Por: Martha Meier M.Q.
27 Jul 2025
Fuente: Diario Expreso, Lima Perú.
La palabra impresa tiene peso, el de su soporte de papel; huele a la tinta que la inmortalizó; no se le puede mover con un dedo. Nada la interrumpe ni la cubre. En el mundo caótico y ruidoso actual, el acto más revolucionario es enseñarle a un niño a guardar silencio mientras lee un libro, lejos de las pantallas que le alteran la química cerebral con la liberación de dopamina generada por el ruido, los colores estridentes y los likes.
La neurociencia explica que la lectura activa zonas del cerebro que el consumo digital fragmentado apenas roza: el lóbulo frontal, que gobierna la atención y la planificación; el córtex temporal, donde habita el lenguaje; el hipocampo, cultivador de la memoria; y la red por defecto, ese misterioso circuito donde brotan la imaginación, la autorreflexión y la empatía.
El neurocientífico Michel Desmurget, autor de La fábrica de cretinos digitales, advierte que el uso masivo de pantallas desde edades tempranas deteriora el lenguaje, debilita la concentración, afecta la memoria, compromete el rendimiento escolar y empobrece la vida emocional de los niños. A diferencia del libro, que exige atención sostenida, silencio interior y capacidad simbólica, las pantallas imponen una velocidad que fragmenta la mente e impide la construcción profunda del pensamiento. La lectura sobre papel no es una nostalgia: es una necesidad neurológica.
Hay quienes quieren que los cerebros sean moldeados con imágenes veloces, pantallas brillantes y estímulos fugaces, y que desaparezca la lectura, un acto profundamente civilizatorio. Leer es descifrar signos en una intimidad casi sagrada, con un libro entre las manos, con el cuerpo entero atento, sintiendo el rumor del autor y su ritmo y respiración en cada coma, en cada punto, en cada vuelta de página.

Ítems de cuestionario basados en gráficos:
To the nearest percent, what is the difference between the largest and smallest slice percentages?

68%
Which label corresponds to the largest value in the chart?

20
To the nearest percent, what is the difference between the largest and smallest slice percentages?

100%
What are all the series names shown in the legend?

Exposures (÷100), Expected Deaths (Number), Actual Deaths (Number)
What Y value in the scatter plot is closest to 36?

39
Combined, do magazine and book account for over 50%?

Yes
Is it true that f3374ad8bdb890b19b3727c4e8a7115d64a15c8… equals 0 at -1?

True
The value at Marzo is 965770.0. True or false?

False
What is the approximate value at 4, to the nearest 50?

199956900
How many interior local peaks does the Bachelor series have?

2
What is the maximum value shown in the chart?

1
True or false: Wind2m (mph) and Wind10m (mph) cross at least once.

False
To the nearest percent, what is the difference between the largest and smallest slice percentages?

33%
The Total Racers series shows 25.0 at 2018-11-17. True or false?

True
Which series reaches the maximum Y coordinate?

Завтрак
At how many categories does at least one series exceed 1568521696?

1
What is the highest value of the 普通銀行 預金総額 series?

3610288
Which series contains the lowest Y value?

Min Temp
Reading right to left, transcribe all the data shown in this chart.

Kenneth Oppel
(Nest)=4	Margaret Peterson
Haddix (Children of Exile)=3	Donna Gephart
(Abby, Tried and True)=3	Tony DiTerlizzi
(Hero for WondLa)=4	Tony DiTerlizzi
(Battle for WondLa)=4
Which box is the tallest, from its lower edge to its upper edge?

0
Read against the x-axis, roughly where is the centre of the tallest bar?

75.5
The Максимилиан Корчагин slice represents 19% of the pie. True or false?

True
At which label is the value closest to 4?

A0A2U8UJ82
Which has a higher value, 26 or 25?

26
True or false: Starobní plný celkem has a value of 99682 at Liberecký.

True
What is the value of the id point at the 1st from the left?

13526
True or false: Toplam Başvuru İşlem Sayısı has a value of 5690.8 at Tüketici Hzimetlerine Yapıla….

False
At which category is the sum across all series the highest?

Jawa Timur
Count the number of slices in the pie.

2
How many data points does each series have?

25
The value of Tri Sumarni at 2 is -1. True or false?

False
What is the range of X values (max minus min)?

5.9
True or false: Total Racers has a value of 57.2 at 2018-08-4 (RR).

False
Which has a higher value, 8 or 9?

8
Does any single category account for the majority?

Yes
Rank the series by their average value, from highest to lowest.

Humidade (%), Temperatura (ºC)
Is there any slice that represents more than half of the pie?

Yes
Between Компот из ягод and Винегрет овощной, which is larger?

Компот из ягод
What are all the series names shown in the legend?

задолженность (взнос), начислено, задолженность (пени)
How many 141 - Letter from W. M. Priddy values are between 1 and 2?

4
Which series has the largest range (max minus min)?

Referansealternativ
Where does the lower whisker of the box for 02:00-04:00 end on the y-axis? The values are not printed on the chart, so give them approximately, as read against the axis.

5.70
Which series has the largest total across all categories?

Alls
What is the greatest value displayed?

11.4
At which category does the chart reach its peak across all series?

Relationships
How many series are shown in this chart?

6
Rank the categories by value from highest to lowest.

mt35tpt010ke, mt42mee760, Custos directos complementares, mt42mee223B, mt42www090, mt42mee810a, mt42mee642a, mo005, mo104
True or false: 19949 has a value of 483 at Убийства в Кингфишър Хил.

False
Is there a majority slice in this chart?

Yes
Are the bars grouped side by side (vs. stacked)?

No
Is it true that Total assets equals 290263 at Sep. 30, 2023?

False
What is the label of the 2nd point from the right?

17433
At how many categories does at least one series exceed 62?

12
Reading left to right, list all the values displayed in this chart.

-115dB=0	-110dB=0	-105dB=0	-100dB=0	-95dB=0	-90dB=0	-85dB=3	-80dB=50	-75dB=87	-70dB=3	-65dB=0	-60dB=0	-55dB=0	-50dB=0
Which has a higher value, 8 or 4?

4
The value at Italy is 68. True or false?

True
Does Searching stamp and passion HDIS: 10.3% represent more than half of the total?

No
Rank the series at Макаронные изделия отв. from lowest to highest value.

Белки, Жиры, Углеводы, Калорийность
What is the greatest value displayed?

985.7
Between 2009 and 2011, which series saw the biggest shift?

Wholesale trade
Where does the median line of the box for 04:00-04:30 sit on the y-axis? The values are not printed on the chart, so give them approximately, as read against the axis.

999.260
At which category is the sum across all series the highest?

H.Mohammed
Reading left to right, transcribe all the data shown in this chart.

*ENUNCIADO A*:
Repite textualmente el pasaje de la columna sobre la lectura en papel que empieza con "El neurocientífico Michel" y sigue hasta "una necesidad neurológica.".
*ENUNCIADO B*:
Responde estas preguntas con datos de la columna sobre la lectura en papel:
(i) ¿Qué libro escribió el neurocientífico Michel Desmurget?
(ii) ¿Qué zona del cerebro se describe como cultivadora de la memoria?
(iii) ¿En qué diario se publicó la columna?
*ENUNCIADO C*:
Escribe la continuación de la columna sobre la lectura en papel a partir de su último párrafo.

*RESPUESTA A*:
El neurocientífico Michel Desmurget, autor de La fábrica de cretinos digitales, advierte que el uso masivo de pantallas desde edades tempranas deteriora el lenguaje, debilita la concentración, afecta la memoria, compromete el rendimiento escolar y empobrece la vida emocional de los niños. A diferencia del libro, que exige atención sostenida, silencio interior y capacidad simbólica, las pantallas imponen una velocidad que fragmenta la mente e impide la construcción profunda del pensamiento. La lectura sobre papel no es una nostalgia: es una necesidad neurológica.

*RESPUESTA B*:
(i) La fábrica de cretinos digitales.
(ii) El hipocampo.
(iii) En el Diario Expreso, de Lima, Perú.

*RESPUESTA C*:
El neurocientífico Stanislas Dehaene ha dicho que “el cerebro lector se construye letra a letra, silencio a silencio”. Y Maryanne Wolf lo advierte con sobriedad: “La lectura digital está moldeando cerebros más veloces, pero menos profundos”.
Como sociedad, tenemos una misión urgente: devolver a las niñas y niños la experiencia del libro como un portal hacia su interior. Al niño que no se le enseña a leer en papel se le roba el contacto con la profundidad de su propia alma y con las múltiples capacidades adormecidas de su cerebro. Pierde la capacidad de concentrarse, de imaginar, de entrar y habitar una historia. La falta de concentración no es un detalle menor, pues genera una vida mental dispersa, ansiosa, inestable, incapaz de construir significados duraderos.
Un niño incapaz de escuchar su propia voz interior se vuelve fácilmente esclavo de la voz más fuerte o cruel que le rodea. Es presa de la confusión.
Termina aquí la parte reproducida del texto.